'''

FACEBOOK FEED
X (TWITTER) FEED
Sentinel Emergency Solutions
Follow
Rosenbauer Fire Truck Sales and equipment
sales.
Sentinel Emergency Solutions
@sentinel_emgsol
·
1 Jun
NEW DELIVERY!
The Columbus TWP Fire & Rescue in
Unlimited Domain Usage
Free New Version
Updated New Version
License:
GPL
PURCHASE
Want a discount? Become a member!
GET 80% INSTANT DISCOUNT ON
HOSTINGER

'''
'''

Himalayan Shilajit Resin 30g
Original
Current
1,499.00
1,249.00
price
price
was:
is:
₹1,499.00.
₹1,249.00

'''

- **ASSIGNMENT**
Gather every line from the items above that contains the word "Version". Case counts.

- **RESULT BELOW**
Free New Version
Updated New Version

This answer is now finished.